Jeanette Zelhof, the deputy director of MFY Legal Services, one of a number of groups that helped with the legal work in the case, said the decision meant that adult-home residents “will no longer be stigmatized by living in adult homes.”

“In their communities,” Ms. Zelhof said, “these homes were seen as psychiatric institutions, and they were run like psychiatric institutions.” Disability Advocates had argued that many people in adult homes could be better served by living in their own apartments — in so-called supported housing, with mental health workers giving them the services they need when they need them — at no greater expense to the state.

The state had said that residents of adult homes — about 12,000 people statewide — already lived in an integrated setting. An additional 13,000 residents are in supported housing, and 4,000 to 5,000 are in psychiatric hospitals. The ruling applies only to New York City.

The adult-home system took shape in the 1960s and 1970s, when the state shut down a number of large state-run psychiatric hospitals as part of what became known as deinstitutionalization. State officials turned to profit-making adult homes because little had been done to prepare for housing the hospital patients after they were discharged.

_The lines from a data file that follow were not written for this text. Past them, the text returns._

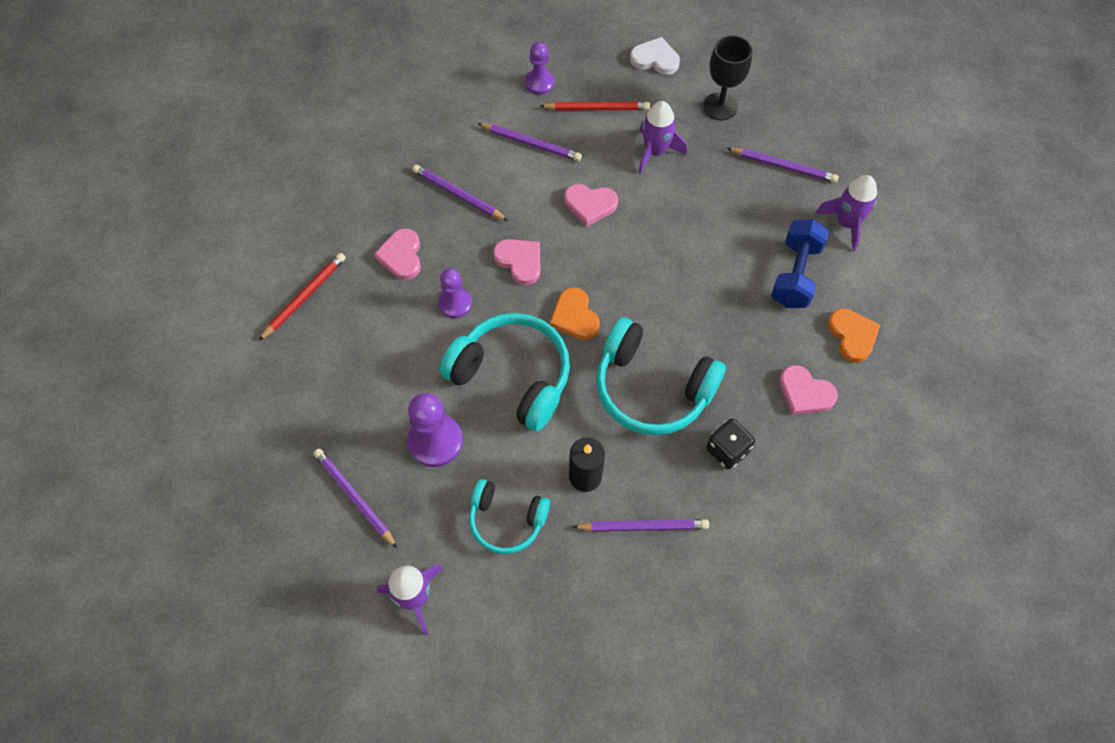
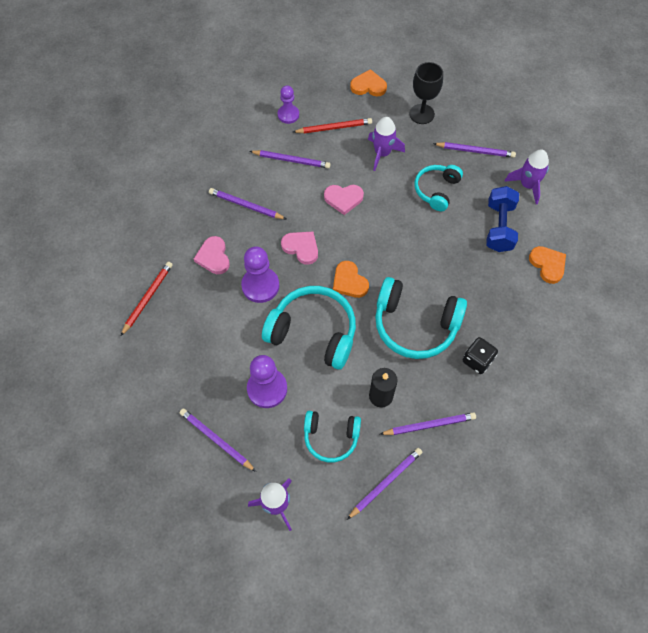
camera: 10 degrees left, 0 degrees up
purple pawn [438,268,472,318] -> purple pawn [241,246,279,303], size x1.53
white heart [630,37,680,75] -> orange heart [350,69,387,97]
pink heart [779,365,838,415] -> none
none -> purple pencil [347,448,422,520]
none -> turquoise headphones [415,165,463,211]

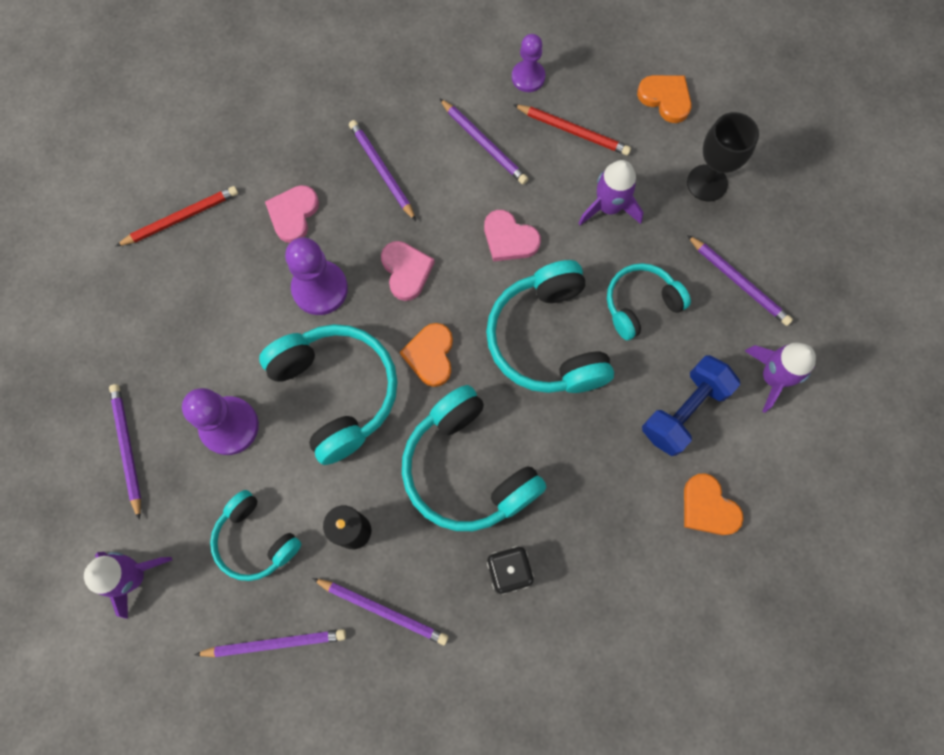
camera: 35 degrees right, 10 degrees up
orange heart [529,246,566,284] -> orange heart turned 135 degrees clockwise [684,473,744,535]
none -> turquoise headphones [486,260,614,393]

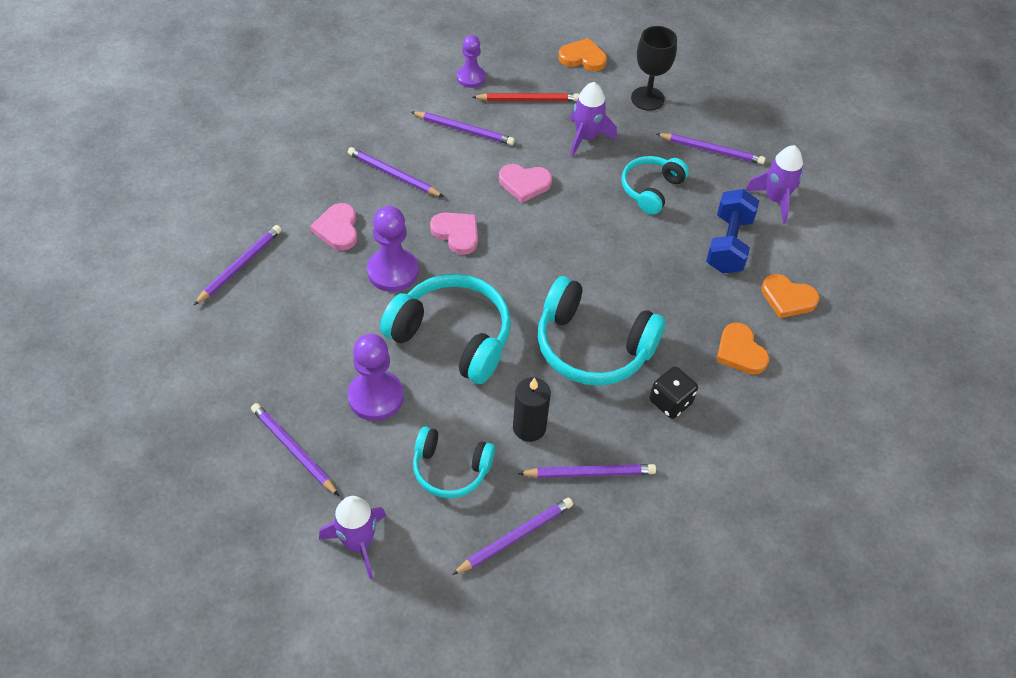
camera: 30 degrees left, 20 degrees down
red pencil [116,186,238,246] -> purple pencil [194,225,282,305]
orange heart [400,323,453,387] -> orange heart moved to [716,323,769,374]
turquoise headphones [486,260,614,393] -> none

Federal disability money was to pay for the homes and the meals and activities they would provide. The homes were responsible for bringing in psychiatrists and doctors.

In 2002, a series in The New York Times described conditions in adult homes based on a review of more than 5,000 pages of annual state inspection reports and 200 interviews with workers, residents and family members.

The investigation found that some adult homes were sprawling and chaotic. Some were havens for schemes to bring in Medicaid and Medicare money by all but forcing patients to undergo unneeded treatments from allergy shots to eye surgery.

The investigation also found that in some cases homes created sham records on residents that went undetected by state inspectors. The files had been generated at the last minute, in anticipation of the inspectors’ visits.

Judge Garaufis said the state had improved conditions at the adult homes since then, but the main contention of the lawsuit, filed in 2003, was that most of the residents did not belong there.

The judge’s decision came after a five-week trial in May and June. In the decision, he quoted at length from testimony by advocates for mentally ill people and by present and past officials from the state mental health system and other experts. Several adult-home residents also testified.

State officials said at the trial that adult homes permitted residents to come and go, that they were close to neighborhood amenities, and that supported housing was only for those who needed minimal assistance. But Judge Garaufis concluded that in some ways, adult homes “are even more restrictive or ‘institutional’ than psychiatric hospitals.”

“Living in a place where the phone is answered ‘Brooklyn Adult Care Center’ diminishes work options and social contacts,” the judge wrote, “and being subject to visiting hours diminishes opportunities to cultivate social or family relationships.”

Judge Garaufis also said that supported housing was less expensive than adult homes. He said the total cost for a mentally ill person in supported housing was $40,253 a year, compared with $47,946 for a resident in an adult home. A chart in the decision showed that the Medicaid cost for an adult-home resident was nearly double the cost for someone in supported housing.

The judge said the state’s cost analysis had failed to include millions in additional expenses for adult-home residents — expenses the state does not face for people in supported housing. Among the expenses were grants for air conditioning at nine adult homes.